Abstract:
For pancreatic solid lesions, ESGE recommends performing endoscopic ultrasound (EUS)-guided sampling as first-line procedure when a pathological diagnosis is required. Alternatively, percutaneous sampling may be considered in metastatic disease.Strong recommendation, moderate quality evidence.In the case of negative or inconclusive results and a high degree of suspicion of malignant disease, ESGE suggests re-evaluating the pathology slides, repeating EUS-guided sampling, or surgery.Weak recommendation, low quality evidence.In patients with chronic pancreatitis associated with a pancreatic mass, EUS-guided sampling results that do not confirm cancer should be interpreted with caution.Strong recommendation, low quality evidence.For pancreatic cystic lesions (PCLs), ESGE recommends EUS-guided sampling for biochemical analyses plus cytopathological examination if a precise diagnosis may change patient management, except for lesions ≤ 10 mm in diameter with no high risk stigmata.

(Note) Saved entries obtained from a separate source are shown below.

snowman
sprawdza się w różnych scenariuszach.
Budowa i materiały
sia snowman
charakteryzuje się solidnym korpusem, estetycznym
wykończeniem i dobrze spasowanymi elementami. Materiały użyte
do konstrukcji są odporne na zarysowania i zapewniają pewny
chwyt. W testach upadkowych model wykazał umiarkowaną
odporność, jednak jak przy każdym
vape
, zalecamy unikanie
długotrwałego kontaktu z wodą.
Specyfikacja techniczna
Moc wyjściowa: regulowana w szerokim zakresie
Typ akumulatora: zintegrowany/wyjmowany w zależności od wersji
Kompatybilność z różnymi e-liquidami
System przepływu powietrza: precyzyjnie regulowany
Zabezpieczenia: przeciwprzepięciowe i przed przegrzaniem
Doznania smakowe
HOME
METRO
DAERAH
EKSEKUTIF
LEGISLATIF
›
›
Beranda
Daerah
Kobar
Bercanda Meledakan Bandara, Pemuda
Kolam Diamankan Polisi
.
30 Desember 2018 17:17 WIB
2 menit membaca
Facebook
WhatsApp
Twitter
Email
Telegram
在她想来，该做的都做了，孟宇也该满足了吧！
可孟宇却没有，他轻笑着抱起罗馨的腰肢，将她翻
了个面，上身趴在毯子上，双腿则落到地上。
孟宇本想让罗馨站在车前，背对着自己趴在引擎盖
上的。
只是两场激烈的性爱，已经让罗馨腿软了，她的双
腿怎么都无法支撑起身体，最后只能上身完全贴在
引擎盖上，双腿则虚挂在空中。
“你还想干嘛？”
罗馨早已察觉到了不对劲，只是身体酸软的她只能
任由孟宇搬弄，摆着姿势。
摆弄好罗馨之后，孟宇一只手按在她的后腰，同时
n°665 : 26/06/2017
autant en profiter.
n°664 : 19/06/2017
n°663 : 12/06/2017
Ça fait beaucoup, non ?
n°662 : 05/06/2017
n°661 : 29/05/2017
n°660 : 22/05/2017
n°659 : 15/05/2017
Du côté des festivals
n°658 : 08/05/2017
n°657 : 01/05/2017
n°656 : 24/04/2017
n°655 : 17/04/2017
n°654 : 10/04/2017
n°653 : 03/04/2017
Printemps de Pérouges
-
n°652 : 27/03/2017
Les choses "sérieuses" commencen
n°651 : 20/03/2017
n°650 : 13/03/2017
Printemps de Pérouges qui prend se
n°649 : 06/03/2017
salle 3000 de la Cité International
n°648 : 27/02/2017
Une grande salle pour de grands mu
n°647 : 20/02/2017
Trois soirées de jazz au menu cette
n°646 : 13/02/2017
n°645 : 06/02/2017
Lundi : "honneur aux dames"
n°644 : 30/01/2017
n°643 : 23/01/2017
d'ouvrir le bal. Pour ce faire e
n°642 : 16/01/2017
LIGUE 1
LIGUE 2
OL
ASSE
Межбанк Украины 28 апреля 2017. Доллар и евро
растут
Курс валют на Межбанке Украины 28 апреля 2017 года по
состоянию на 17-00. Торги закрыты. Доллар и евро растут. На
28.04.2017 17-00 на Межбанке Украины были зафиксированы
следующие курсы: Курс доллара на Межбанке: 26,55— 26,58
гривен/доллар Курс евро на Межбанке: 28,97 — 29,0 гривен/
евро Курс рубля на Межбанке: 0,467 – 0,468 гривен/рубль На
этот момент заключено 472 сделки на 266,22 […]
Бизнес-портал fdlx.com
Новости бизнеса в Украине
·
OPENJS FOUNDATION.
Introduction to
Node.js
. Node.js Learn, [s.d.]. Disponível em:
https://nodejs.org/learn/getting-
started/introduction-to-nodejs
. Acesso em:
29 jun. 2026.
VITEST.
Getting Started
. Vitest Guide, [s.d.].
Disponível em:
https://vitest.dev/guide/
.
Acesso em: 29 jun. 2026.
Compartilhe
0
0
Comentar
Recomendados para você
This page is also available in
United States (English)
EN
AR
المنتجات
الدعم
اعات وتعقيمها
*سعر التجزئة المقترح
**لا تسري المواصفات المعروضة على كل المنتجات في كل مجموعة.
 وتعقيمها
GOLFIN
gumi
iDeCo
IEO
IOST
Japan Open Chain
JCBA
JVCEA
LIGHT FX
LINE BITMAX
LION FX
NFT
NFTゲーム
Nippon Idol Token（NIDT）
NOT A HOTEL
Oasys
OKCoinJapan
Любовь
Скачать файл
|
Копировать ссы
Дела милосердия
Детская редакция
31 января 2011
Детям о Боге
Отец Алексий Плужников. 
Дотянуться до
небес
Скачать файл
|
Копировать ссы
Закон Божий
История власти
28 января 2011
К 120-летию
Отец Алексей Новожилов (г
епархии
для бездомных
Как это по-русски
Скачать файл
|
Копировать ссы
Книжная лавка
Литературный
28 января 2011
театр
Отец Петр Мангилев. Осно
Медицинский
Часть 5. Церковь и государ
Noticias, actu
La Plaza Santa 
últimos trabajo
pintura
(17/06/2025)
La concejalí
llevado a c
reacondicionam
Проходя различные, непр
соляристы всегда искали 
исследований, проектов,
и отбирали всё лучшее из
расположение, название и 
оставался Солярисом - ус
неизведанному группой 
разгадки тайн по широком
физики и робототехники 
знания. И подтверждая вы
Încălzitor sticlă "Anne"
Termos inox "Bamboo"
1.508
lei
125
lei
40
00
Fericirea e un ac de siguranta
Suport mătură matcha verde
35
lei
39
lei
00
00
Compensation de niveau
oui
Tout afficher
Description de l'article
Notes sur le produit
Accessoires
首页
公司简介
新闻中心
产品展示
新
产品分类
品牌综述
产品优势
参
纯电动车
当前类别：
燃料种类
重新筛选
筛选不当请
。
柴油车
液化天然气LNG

If the volume of PCL aspirate is small, it is recommended that carcinoembryonic antigen (CEA) level determination be done as the first analysis.Strong recommendation, low quality evidence.For esophageal cancer, ESGE suggests performing EUS-guided sampling for the assessment of regional lymph nodes (LNs) in T1 (and, depending on local treatment policy, T2) adenocarcinoma and of lesions suspicious for metastasis such as distant LNs, left liver lobe lesions, and suspected peritoneal carcinomatosis.Weak recommendation, low quality evidence.For lymphadenopathy of unknown origin, ESGE recommends performing EUS-guided (or alternatively endobronchial ultrasound [EBUS]-guided) sampling if the pathological result is likely to affect patient management and no superficial lymphadenopathy is easily accessible.Strong recommendation, moderate quality evidence.In the case of solid liver masses suspicious for metastasis, ESGE suggests performing EUS-guided sampling if the pathological result is likely to affect patient management, and (i) the lesion is poorly accessible/not detected at percutaneous imaging, or (ii) a sample obtained via the percutaneous route repeatedly yielded an inconclusive result.Weak recommendation, low quality evidence.
摘要:
对于胰腺实性病变,当需要病理诊断时,ESGE建议将内窥镜超声(EUS)引导的采样作为一线程序。或者,在转移性疾病中可以考虑经皮取样。强烈推荐,中等质量的证据。在阴性或不确定结果以及高度怀疑恶性疾病的情况下,ESGE建议重新评估病理切片,重复EUS引导采样,或手术。弱推荐,证据质量低。在与胰腺肿块相关的慢性胰腺炎患者中,EUS指导的采样结果不确认癌症应谨慎解释。强烈推荐,证据质量低。对于胰腺囊性病变(PCL),如果精确诊断可能改变患者管理,ESGE建议采用EUS引导采样进行生化分析和细胞病理学检查。除了直径≤10毫米的病变,没有高风险的柱头。如果PCL抽吸物的体积很小,建议首先进行癌胚抗原(CEA)水平测定。强烈推荐,证据质量低。对于食道癌,ESGE建议进行EUS引导的采样以评估T1区域淋巴结(LN)(以及,根据当地的治疗政策,T2)腺癌和可疑转移的病变,如远处LN,左肝叶病变,和疑似腹膜癌。弱推荐,证据质量低。对于不明原因的淋巴结病,如果病理结果可能影响患者的治疗,并且不容易获得浅表淋巴结病,则ESGE建议进行EUS引导(或支气管内超声[EBUS]引导)采样。强烈推荐,中等质量的证据。在可疑转移的实体肝肿块的情况下,如果病理结果可能影响患者管理,ESGE建议进行EUS引导的采样。和(i)在经皮成像时,病变难以接近/未检测到,或(ii)通过经皮途径获得的样品反复产生不确定的结果。弱推荐,证据质量低。